Spotify has lengthy introduced itself as a champion of artists and democratized music, a platform the place artists and listeners join inside a frictionless, meritocratic ecosystem. However behind the polished picture lies a troubling actuality: the Excellent Match Content material (PFC) program, a secretive initiative revealed in Liz Pelly’s forthcoming ebook, Temper Machine: The Rise of Spotify and the Prices of the Excellent Playlist, which suggests revenue is the utmost precedence within the platform’s playlisting ecosystem.

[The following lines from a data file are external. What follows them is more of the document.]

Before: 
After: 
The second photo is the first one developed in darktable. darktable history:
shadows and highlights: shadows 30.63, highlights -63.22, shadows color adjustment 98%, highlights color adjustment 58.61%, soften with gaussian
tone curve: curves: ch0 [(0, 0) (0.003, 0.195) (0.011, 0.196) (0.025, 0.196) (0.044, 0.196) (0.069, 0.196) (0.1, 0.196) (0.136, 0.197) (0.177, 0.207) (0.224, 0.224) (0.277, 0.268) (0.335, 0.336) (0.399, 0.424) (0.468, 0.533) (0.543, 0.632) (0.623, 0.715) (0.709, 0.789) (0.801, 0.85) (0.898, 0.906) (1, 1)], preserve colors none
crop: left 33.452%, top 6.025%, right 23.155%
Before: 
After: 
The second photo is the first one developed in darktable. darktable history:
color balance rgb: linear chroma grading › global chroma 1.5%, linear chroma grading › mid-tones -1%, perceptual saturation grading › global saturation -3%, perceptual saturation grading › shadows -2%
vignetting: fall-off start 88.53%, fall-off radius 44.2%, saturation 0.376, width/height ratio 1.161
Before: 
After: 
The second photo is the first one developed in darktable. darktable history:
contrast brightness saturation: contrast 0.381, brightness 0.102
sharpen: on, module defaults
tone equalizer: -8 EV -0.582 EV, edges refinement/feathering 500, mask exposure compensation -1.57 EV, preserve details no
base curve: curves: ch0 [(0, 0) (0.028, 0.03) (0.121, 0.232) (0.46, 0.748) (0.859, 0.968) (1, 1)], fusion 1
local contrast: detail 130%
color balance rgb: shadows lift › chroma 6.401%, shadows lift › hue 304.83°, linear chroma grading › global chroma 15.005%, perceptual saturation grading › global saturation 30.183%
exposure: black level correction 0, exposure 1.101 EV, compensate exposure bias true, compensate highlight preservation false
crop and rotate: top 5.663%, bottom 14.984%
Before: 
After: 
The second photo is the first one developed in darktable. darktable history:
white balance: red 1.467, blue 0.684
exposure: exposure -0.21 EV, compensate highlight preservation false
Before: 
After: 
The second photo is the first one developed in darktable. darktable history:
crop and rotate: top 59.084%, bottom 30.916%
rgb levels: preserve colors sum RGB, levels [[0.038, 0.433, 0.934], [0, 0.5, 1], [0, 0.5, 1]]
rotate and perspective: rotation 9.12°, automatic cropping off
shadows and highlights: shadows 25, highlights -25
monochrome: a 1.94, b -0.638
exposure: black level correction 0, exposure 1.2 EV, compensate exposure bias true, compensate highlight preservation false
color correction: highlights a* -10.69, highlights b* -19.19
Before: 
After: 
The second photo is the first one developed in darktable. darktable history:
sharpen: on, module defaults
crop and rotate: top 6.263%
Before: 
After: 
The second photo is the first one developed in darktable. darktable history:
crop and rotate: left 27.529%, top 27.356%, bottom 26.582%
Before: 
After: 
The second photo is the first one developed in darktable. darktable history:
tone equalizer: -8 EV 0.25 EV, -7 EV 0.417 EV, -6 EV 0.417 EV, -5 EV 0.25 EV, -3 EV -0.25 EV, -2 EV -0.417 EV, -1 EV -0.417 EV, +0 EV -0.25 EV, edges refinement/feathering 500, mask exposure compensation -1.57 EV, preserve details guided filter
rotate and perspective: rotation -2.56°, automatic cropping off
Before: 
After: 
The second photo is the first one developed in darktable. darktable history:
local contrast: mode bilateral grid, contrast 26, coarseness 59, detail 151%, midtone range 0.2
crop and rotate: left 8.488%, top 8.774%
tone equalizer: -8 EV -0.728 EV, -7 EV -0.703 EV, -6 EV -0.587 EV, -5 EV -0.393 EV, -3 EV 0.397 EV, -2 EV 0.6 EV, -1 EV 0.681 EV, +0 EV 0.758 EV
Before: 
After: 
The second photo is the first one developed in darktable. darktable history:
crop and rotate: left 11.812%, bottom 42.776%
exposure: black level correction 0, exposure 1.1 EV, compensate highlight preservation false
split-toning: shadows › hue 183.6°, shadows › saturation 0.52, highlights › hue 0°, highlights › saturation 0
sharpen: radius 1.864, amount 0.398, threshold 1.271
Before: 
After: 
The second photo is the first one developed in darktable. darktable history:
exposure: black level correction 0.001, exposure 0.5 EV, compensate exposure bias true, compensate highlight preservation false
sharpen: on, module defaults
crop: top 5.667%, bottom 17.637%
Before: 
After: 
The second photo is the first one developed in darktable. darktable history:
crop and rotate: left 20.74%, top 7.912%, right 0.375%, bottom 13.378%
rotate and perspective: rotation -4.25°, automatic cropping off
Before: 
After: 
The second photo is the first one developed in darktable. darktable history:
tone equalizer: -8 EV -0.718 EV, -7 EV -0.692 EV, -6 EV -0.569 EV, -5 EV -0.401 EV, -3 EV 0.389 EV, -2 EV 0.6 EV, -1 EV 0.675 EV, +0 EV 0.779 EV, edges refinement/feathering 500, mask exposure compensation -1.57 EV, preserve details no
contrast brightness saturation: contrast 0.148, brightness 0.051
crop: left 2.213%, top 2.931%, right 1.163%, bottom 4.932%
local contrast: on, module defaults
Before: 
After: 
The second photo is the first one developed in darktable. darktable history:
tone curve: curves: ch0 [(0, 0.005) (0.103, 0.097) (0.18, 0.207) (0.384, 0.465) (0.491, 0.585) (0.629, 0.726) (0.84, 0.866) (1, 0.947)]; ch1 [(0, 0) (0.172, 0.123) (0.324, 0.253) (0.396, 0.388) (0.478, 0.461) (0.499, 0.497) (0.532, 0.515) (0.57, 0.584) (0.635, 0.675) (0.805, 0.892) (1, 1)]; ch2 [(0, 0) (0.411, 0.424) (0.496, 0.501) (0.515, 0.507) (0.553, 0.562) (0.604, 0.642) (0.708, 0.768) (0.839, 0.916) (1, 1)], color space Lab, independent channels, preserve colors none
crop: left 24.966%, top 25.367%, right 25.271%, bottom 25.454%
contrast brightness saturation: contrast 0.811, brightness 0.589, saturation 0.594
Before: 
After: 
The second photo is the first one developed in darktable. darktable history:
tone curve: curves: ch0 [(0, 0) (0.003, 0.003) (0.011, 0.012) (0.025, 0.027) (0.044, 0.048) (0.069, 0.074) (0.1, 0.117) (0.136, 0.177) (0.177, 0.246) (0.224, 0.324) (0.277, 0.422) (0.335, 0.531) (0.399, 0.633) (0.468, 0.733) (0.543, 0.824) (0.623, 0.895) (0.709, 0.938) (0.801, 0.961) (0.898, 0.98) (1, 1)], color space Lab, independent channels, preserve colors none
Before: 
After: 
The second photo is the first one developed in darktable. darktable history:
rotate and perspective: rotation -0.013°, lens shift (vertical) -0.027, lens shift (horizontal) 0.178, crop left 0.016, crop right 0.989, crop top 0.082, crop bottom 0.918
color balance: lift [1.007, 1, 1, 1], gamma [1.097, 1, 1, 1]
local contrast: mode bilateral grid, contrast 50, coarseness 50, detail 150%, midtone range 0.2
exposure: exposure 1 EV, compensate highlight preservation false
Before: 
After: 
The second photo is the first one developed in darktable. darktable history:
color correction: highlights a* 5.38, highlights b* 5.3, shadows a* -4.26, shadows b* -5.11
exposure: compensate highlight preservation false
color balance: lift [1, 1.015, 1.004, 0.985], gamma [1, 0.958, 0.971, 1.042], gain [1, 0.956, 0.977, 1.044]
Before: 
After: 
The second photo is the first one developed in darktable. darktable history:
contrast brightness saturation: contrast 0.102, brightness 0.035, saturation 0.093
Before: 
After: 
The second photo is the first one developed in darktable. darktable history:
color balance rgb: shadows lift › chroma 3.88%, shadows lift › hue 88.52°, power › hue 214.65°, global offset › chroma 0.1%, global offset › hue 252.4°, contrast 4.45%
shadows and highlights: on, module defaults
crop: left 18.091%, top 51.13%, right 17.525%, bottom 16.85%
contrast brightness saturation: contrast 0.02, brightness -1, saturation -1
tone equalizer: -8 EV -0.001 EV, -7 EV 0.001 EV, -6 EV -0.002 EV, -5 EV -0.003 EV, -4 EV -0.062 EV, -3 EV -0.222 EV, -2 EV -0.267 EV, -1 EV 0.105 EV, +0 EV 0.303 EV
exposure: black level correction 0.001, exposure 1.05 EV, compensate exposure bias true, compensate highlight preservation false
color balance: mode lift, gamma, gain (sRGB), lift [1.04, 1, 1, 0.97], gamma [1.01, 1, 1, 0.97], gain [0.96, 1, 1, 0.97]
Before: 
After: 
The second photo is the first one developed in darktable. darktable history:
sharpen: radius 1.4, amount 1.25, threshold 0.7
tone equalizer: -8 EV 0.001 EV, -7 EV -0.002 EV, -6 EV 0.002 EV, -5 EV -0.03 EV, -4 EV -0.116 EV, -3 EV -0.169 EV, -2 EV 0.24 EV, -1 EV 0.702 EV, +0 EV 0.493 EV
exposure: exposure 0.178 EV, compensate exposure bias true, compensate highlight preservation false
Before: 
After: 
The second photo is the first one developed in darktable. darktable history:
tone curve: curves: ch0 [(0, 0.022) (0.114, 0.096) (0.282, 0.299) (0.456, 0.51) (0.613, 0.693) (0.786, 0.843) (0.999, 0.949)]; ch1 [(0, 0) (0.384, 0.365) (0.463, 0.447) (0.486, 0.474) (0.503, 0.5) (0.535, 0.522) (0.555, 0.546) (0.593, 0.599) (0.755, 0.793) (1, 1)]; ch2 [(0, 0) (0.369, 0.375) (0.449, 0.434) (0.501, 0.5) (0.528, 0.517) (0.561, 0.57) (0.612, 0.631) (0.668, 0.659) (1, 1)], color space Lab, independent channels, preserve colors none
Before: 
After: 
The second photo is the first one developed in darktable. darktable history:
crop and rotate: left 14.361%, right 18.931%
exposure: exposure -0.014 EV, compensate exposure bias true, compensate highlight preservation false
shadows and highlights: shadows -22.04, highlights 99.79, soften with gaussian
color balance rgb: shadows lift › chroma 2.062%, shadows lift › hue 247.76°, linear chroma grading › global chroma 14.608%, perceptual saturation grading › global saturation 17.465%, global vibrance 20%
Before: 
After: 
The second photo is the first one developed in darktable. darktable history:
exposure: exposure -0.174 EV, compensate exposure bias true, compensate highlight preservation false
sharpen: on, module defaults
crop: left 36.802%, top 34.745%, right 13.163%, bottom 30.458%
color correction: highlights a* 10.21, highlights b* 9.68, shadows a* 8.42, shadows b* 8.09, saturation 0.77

This system, based on Pelly’s reporting in Harper’s Magazine, is designed to embed low-cost, royalty-free tracks into Spotify’s hottest mood- and activity-based playlists. Produced by a community of “ghost artists” working below pseudonyms, the tracks are commissioned with the intent to scale back the corporate’s royalty payouts to artists, per Pelly.
Piloted within the 2010s, the PFC initiative has since infiltrated a whole bunch of Spotify playlists, based on Pelly’s investigation. The offers are mentioned to usually pay this system’s artists modest upfront charges whereas Spotify and its companions retain all rights to the music, thereby recognizing considerably extra revenue by selling the attain of ghost tracks on its platform.
This system’s results lengthen past the person musicians who relinquish possession of their mental property. As soon as celebrated as avenues for inventive discovery, playlists have grow to be instruments for cost-cutting whereas musicians who’re making an attempt to make a livable wage off their craft are pushed apart in favor of disposable, low-cost content material.
The revelations about PFC echo comparable controversies surrounding Spotify’s “Discovery Mode” program, wherein artists commerce royalty cuts for a lift in algorithmic promotion. Each initiatives seemingly exemplify the platform’s willingness to engineer its ecosystem in ways in which profit the corporate’s backside line on the expense of musicians.
“Spotify had lengthy marketed itself as the final word platform for discovery—and who was going to get enthusiastic about ‘discovering’ a bunch of inventory music?” Pelly defined. “Artists had been bought the concept that streaming was the final word meritocracy—that the most effective would rise to the highest as a result of customers voted by listening. However the PFC program undermined all this.”
You may learn Pelly’s full report here.